When you look at the sound files visually, it’s pretty obvious to a human bean where the tracks are, usually.  But I’m just not able to figure out a nice algorithm.  (I mean, I haven’t really tried a lot.  I think I spent a day on it last summer, if I remember correctly.)

If anybody has any ideas, I’m all ears.

Greylisting Considered Annoying

Nobody likes spam.  So to avoid spam they either inflict pain on others, like with challenge/response systems that send endless challenges to me since “I” have sent them spam (From headers are so hard to fake? (I know this guy who automatically responds to all challenge/response systems (evil, but understandable))), or they use “greylisting”, which is harmless, supposedly.

It just means that mail takes a bit longer to deliver, right?

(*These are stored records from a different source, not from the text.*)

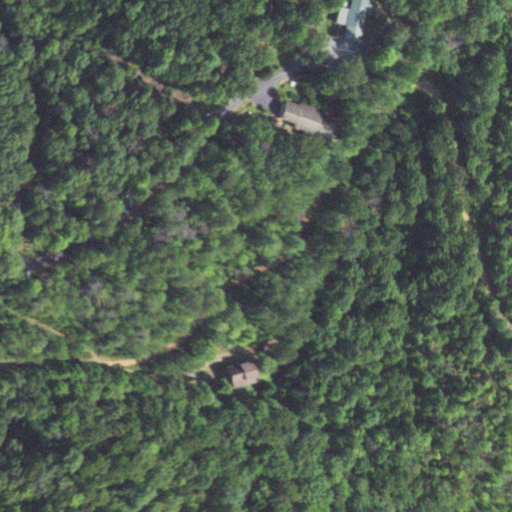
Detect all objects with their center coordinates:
building: (350, 20)
building: (303, 123)
road: (329, 178)
building: (238, 377)
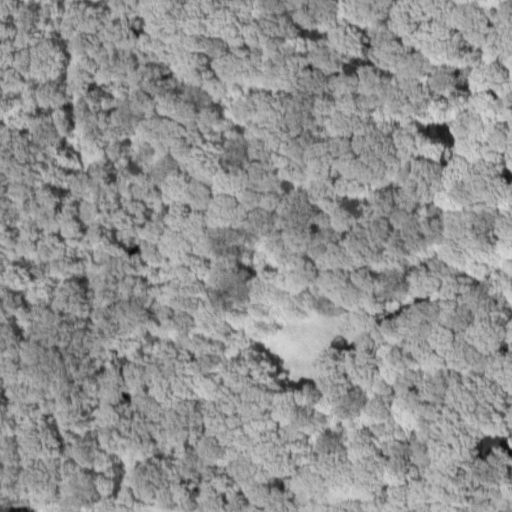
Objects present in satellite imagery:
road: (192, 260)
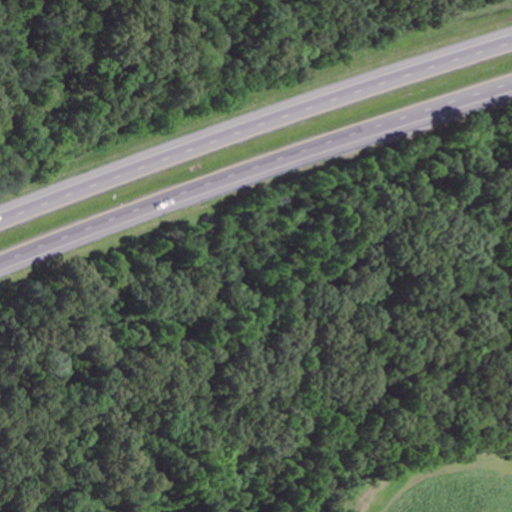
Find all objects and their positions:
road: (254, 121)
road: (254, 170)
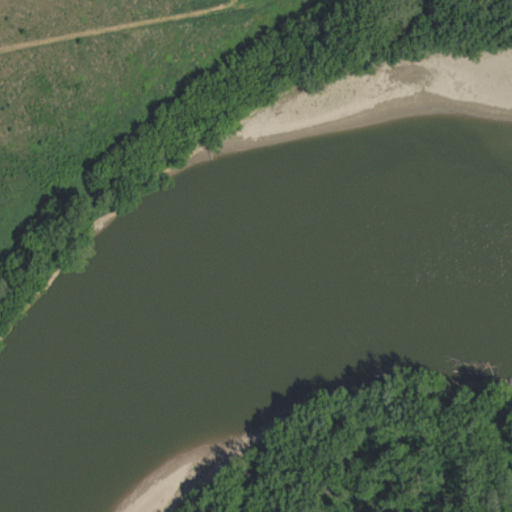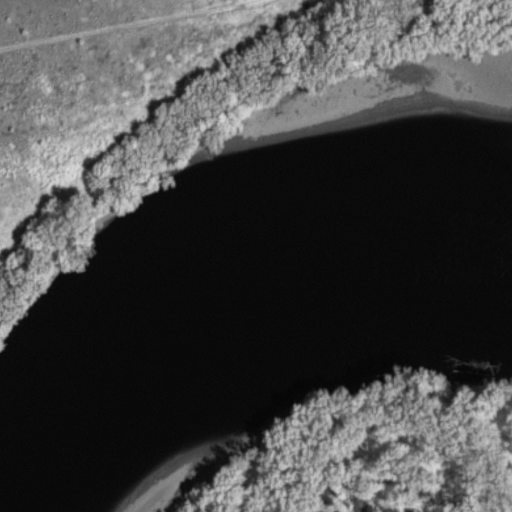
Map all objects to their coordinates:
river: (243, 279)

The first time you try (on a unique from/to pair), your MTA gets told that it has to wait for a while.

So when I do a Gmane subscription handling session, I first fire off a bunch of subscription requests.  Then, since so many list admins use greylisting now, I have to wait for fifteen minutes to complete the process.  Meanwhile, I’ve gone on to do other things, or I’ve left for a holiday in a differerent country, so the process stops in the middle, and the person who requested the list gets all sad and stuff.

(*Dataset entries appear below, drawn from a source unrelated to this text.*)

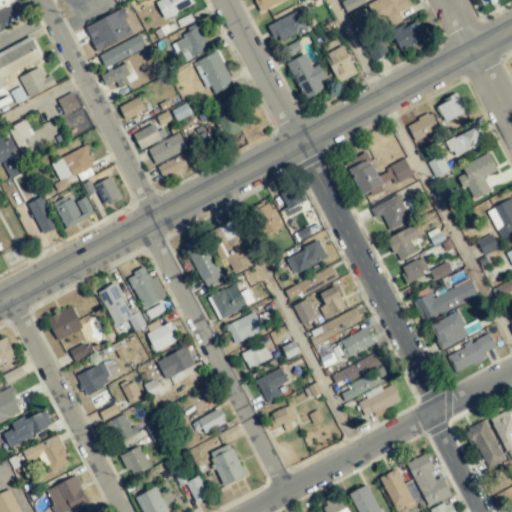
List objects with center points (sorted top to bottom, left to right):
building: (482, 1)
building: (5, 2)
building: (266, 3)
building: (268, 4)
building: (351, 4)
building: (171, 6)
building: (388, 11)
building: (287, 27)
building: (108, 30)
building: (409, 34)
building: (190, 43)
road: (356, 49)
building: (376, 50)
building: (121, 51)
building: (17, 58)
road: (479, 60)
building: (339, 64)
building: (213, 73)
building: (306, 76)
building: (115, 77)
building: (35, 82)
road: (44, 98)
building: (67, 103)
road: (105, 107)
building: (130, 108)
building: (450, 108)
building: (233, 123)
building: (422, 127)
building: (19, 132)
building: (147, 136)
building: (463, 142)
building: (165, 149)
building: (9, 158)
building: (72, 164)
building: (175, 165)
building: (437, 165)
road: (256, 166)
building: (398, 171)
building: (363, 174)
building: (476, 176)
building: (106, 191)
building: (289, 201)
road: (339, 203)
building: (72, 210)
building: (391, 212)
building: (41, 215)
building: (265, 217)
building: (501, 218)
road: (445, 224)
building: (402, 243)
building: (486, 244)
building: (231, 246)
building: (305, 257)
building: (203, 262)
building: (413, 270)
building: (311, 283)
building: (504, 290)
building: (147, 292)
building: (443, 300)
building: (230, 301)
building: (331, 301)
building: (118, 308)
building: (303, 312)
road: (290, 320)
building: (63, 323)
building: (339, 323)
building: (243, 327)
building: (450, 330)
building: (161, 336)
building: (351, 345)
building: (5, 352)
building: (81, 352)
building: (469, 353)
building: (255, 355)
road: (222, 357)
building: (174, 363)
building: (356, 369)
building: (13, 375)
building: (95, 378)
building: (270, 384)
building: (363, 384)
building: (130, 392)
building: (377, 400)
building: (8, 404)
road: (70, 404)
building: (108, 412)
building: (281, 416)
building: (207, 422)
building: (26, 428)
building: (119, 428)
building: (156, 433)
road: (385, 443)
building: (485, 444)
building: (47, 452)
building: (134, 461)
building: (226, 464)
road: (456, 465)
building: (427, 481)
building: (394, 488)
building: (196, 489)
building: (64, 495)
building: (363, 500)
building: (150, 501)
building: (8, 502)
road: (20, 505)
building: (335, 505)
building: (442, 508)
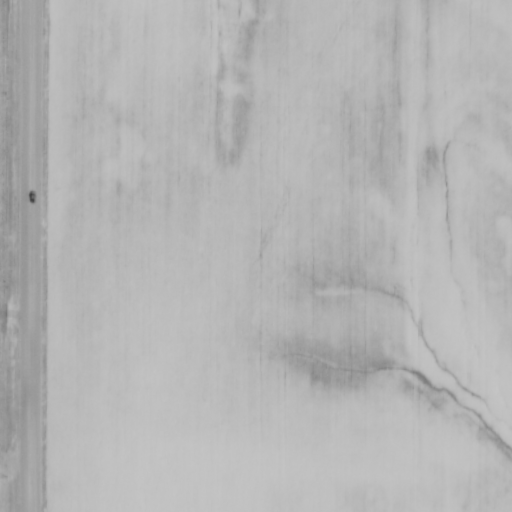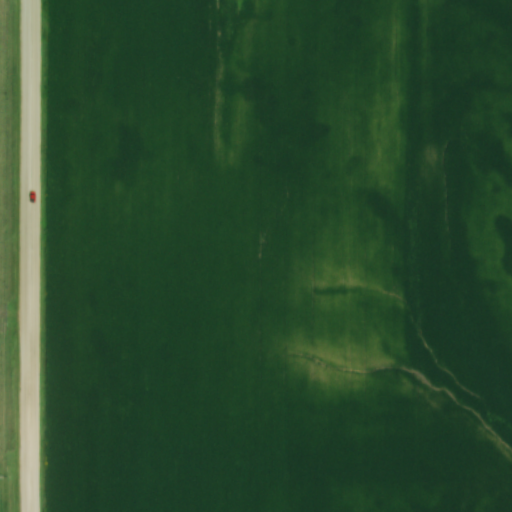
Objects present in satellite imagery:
road: (29, 256)
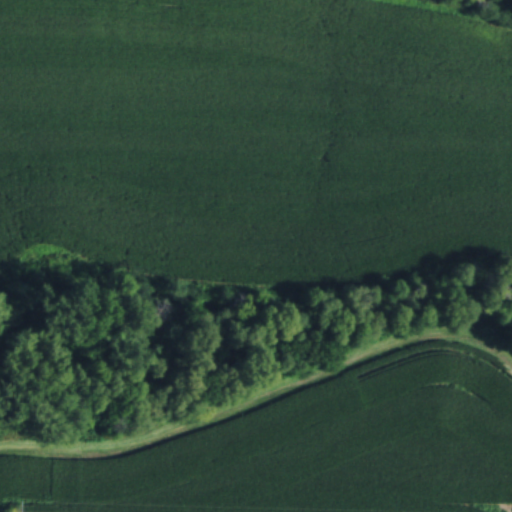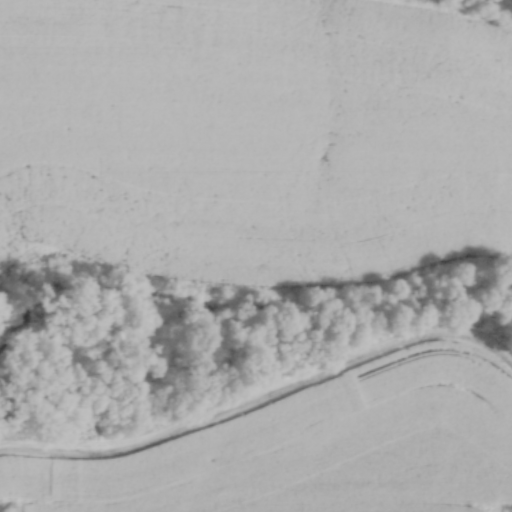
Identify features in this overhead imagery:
power tower: (8, 507)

See what you’re doing, greylisters?  You’re making Gmane users sad!  For shame!

Emacs Can Haz Brainz?

Adam mentioned MusicBrainz in the comments of the last article.  I took that as a challenge, of course.

I only implemented the query bits, though.  I’m selfish.

(Oh, OK, the only reason I didn’t do the submission part, too, is that I can’t make up my mind whether cddb.el and musicbrainz.el should share the same editing mode or not.  I think perhaps.)

[Update: That felt like a cop-out, so I’ve started implementing MusicBrainz submitting.  I needed some way to get a MusicBrainz-compatible CD Table-Of-Contents listing, so I hacked up cd-discid to do that.]